**Directions**
Retype all of the records precisely.

**Extracted page text data**
#####
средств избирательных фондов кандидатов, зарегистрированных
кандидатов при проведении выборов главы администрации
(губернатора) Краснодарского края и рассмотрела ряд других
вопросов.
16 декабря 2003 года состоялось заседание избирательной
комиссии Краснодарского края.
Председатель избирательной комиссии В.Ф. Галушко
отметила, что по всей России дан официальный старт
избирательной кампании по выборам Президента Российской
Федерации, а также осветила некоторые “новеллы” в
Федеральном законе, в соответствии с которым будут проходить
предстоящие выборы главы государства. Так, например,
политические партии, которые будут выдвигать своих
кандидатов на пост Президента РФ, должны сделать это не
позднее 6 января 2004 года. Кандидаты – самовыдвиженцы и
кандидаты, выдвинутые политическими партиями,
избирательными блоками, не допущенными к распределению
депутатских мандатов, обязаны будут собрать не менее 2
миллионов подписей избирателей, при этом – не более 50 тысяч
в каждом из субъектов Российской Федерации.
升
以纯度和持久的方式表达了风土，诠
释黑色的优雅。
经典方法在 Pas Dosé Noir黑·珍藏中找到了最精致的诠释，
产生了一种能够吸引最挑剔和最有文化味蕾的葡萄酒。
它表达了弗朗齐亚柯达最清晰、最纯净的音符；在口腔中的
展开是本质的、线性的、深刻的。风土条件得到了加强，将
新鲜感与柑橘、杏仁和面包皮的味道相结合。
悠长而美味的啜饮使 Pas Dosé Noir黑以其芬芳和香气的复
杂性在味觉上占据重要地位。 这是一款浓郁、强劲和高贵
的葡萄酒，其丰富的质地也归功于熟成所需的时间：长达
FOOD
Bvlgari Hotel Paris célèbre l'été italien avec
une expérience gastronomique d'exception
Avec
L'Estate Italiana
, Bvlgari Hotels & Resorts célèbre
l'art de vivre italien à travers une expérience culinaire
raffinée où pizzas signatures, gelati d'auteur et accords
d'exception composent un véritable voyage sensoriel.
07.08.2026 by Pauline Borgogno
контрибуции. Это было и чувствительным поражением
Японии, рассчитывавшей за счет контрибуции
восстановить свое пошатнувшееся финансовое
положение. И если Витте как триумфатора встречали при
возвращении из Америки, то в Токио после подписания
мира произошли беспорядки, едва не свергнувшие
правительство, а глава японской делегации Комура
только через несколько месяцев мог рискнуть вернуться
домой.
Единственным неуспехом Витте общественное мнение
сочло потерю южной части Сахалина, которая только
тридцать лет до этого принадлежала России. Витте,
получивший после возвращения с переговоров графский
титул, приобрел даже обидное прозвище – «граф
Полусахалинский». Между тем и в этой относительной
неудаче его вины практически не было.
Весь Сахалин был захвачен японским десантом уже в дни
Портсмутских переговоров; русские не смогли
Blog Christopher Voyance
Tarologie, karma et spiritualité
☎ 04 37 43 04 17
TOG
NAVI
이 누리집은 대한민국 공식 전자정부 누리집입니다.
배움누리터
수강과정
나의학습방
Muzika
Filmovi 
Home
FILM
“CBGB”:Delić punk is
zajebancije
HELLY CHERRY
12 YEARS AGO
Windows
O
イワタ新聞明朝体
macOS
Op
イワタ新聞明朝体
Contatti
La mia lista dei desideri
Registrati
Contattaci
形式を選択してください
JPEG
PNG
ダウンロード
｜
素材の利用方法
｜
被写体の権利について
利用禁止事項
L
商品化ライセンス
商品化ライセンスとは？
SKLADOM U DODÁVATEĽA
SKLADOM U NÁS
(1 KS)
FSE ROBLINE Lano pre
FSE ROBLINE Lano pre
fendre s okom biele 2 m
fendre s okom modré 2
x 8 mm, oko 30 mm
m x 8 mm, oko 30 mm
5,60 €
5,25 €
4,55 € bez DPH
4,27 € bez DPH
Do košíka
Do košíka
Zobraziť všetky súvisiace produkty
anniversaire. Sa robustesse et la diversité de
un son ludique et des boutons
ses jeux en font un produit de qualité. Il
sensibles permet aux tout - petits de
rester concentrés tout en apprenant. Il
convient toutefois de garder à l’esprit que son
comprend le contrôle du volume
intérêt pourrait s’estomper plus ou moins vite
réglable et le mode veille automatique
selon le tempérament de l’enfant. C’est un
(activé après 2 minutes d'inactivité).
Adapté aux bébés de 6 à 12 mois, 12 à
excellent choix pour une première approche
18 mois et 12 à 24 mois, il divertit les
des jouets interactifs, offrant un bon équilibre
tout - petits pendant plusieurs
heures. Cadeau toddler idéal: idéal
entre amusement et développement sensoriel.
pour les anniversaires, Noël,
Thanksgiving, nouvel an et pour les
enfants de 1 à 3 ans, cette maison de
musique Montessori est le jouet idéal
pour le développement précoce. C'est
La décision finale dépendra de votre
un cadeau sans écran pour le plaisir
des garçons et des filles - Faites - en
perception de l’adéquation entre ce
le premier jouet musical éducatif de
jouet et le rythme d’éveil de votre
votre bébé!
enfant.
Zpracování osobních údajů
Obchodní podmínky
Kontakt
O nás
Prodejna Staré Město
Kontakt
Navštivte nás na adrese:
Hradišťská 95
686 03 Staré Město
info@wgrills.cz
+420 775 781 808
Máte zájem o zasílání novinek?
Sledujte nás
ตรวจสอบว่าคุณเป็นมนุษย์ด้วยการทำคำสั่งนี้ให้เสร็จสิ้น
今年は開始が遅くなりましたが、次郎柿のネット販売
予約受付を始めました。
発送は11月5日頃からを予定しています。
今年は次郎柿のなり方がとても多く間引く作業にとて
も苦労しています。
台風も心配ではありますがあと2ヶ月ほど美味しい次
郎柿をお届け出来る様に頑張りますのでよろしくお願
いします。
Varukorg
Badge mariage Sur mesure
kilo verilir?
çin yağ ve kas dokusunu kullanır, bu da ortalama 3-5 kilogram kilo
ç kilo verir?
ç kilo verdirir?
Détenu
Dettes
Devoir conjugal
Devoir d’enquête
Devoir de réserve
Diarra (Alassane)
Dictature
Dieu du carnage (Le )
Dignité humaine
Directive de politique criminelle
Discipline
#####
**Reply to the exercise**
средств избирательных фондов кандидатов, зарегистрированных
кандидатов при проведении выборов главы администрации
(губернатора) Краснодарского края и рассмотрела ряд других
вопросов.
16 декабря 2003 года состоялось заседание избирательной
комиссии Краснодарского края.
Председатель избирательной комиссии В.Ф. Галушко
отметила, что по всей России дан официальный старт
избирательной кампании по выборам Президента Российской
Федерации, а также осветила некоторые “новеллы” в
Федеральном законе, в соответствии с которым будут проходить
предстоящие выборы главы государства. Так, например,
политические партии, которые будут выдвигать своих
кандидатов на пост Президента РФ, должны сделать это не
позднее 6 января 2004 года. Кандидаты – самовыдвиженцы и
кандидаты, выдвинутые политическими партиями,
избирательными блоками, не допущенными к распределению
депутатских мандатов, обязаны будут собрать не менее 2
миллионов подписей избирателей, при этом – не более 50 тысяч
в каждом из субъектов Российской Федерации.
升
以纯度和持久的方式表达了风土，诠
释黑色的优雅。
经典方法在 Pas Dosé Noir黑·珍藏中找到了最精致的诠释，
产生了一种能够吸引最挑剔和最有文化味蕾的葡萄酒。
它表达了弗朗齐亚柯达最清晰、最纯净的音符；在口腔中的
展开是本质的、线性的、深刻的。风土条件得到了加强，将
新鲜感与柑橘、杏仁和面包皮的味道相结合。
悠长而美味的啜饮使 Pas Dosé Noir黑以其芬芳和香气的复
杂性在味觉上占据重要地位。 这是一款浓郁、强劲和高贵
的葡萄酒，其丰富的质地也归功于熟成所需的时间：长达
FOOD
Bvlgari Hotel Paris célèbre l'été italien avec
une expérience gastronomique d'exception
Avec
L'Estate Italiana
, Bvlgari Hotels & Resorts célèbre
l'art de vivre italien à travers une expérience culinaire
raffinée où pizzas signatures, gelati d'auteur et accords
d'exception composent un véritable voyage sensoriel.
07.08.2026 by Pauline Borgogno
контрибуции. Это было и чувствительным поражением
Японии, рассчитывавшей за счет контрибуции
восстановить свое пошатнувшееся финансовое
положение. И если Витте как триумфатора встречали при
возвращении из Америки, то в Токио после подписания
мира произошли беспорядки, едва не свергнувшие
правительство, а глава японской делегации Комура
только через несколько месяцев мог рискнуть вернуться
домой.
Единственным неуспехом Витте общественное мнение
сочло потерю южной части Сахалина, которая только
тридцать лет до этого принадлежала России. Витте,
получивший после возвращения с переговоров графский
титул, приобрел даже обидное прозвище – «граф
Полусахалинский». Между тем и в этой относительной
неудаче его вины практически не было.
Весь Сахалин был захвачен японским десантом уже в дни
Портсмутских переговоров; русские не смогли
Blog Christopher Voyance
Tarologie, karma et spiritualité
☎ 04 37 43 04 17
TOG
NAVI
이 누리집은 대한민국 공식 전자정부 누리집입니다.
배움누리터
수강과정
나의학습방
Muzika
Filmovi 
Home
FILM
“CBGB”:Delić punk is
zajebancije
HELLY CHERRY
12 YEARS AGO
Windows
O
イワタ新聞明朝体
macOS
Op
イワタ新聞明朝体
Contatti
La mia lista dei desideri
Registrati
Contattaci
形式を選択してください
JPEG
PNG
ダウンロード
｜
素材の利用方法
｜
被写体の権利について
利用禁止事項
L
商品化ライセンス
商品化ライセンスとは？
SKLADOM U DODÁVATEĽA
SKLADOM U NÁS
(1 KS)
FSE ROBLINE Lano pre
FSE ROBLINE Lano pre
fendre s okom biele 2 m
fendre s okom modré 2
x 8 mm, oko 30 mm
m x 8 mm, oko 30 mm
5,60 €
5,25 €
4,55 € bez DPH
4,27 € bez DPH
Do košíka
Do košíka
Zobraziť všetky súvisiace produkty
anniversaire. Sa robustesse et la diversité de
un son ludique et des boutons
ses jeux en font un produit de qualité. Il
sensibles permet aux tout - petits de
rester concentrés tout en apprenant. Il
convient toutefois de garder à l’esprit que son
comprend le contrôle du volume
intérêt pourrait s’estomper plus ou moins vite
réglable et le mode veille automatique
selon le tempérament de l’enfant. C’est un
(activé après 2 minutes d'inactivité).
Adapté aux bébés de 6 à 12 mois, 12 à
excellent choix pour une première approche
18 mois et 12 à 24 mois, il divertit les
des jouets interactifs, offrant un bon équilibre
tout - petits pendant plusieurs
heures. Cadeau toddler idéal: idéal
entre amusement et développement sensoriel.
pour les anniversaires, Noël,
Thanksgiving, nouvel an et pour les
enfants de 1 à 3 ans, cette maison de
musique Montessori est le jouet idéal
pour le développement précoce. C'est
La décision finale dépendra de votre
un cadeau sans écran pour le plaisir
des garçons et des filles - Faites - en
perception de l’adéquation entre ce
le premier jouet musical éducatif de
jouet et le rythme d’éveil de votre
votre bébé!
enfant.
Zpracování osobních údajů
Obchodní podmínky
Kontakt
O nás
Prodejna Staré Město
Kontakt
Navštivte nás na adrese:
Hradišťská 95
686 03 Staré Město
info@wgrills.cz
+420 775 781 808
Máte zájem o zasílání novinek?
Sledujte nás
ตรวจสอบว่าคุณเป็นมนุษย์ด้วยการทำคำสั่งนี้ให้เสร็จสิ้น
今年は開始が遅くなりましたが、次郎柿のネット販売
予約受付を始めました。
発送は11月5日頃からを予定しています。
今年は次郎柿のなり方がとても多く間引く作業にとて
も苦労しています。
台風も心配ではありますがあと2ヶ月ほど美味しい次
郎柿をお届け出来る様に頑張りますのでよろしくお願
いします。
Varukorg
Badge mariage Sur mesure
kilo verilir?
çin yağ ve kas dokusunu kullanır, bu da ortalama 3-5 kilogram kilo
ç kilo verir?
ç kilo verdirir?
Détenu
Dettes
Devoir conjugal
Devoir d’enquête
Devoir de réserve
Diarra (Alassane)
Dictature
Dieu du carnage (Le )
Dignité humaine
Directive de politique criminelle
Discipline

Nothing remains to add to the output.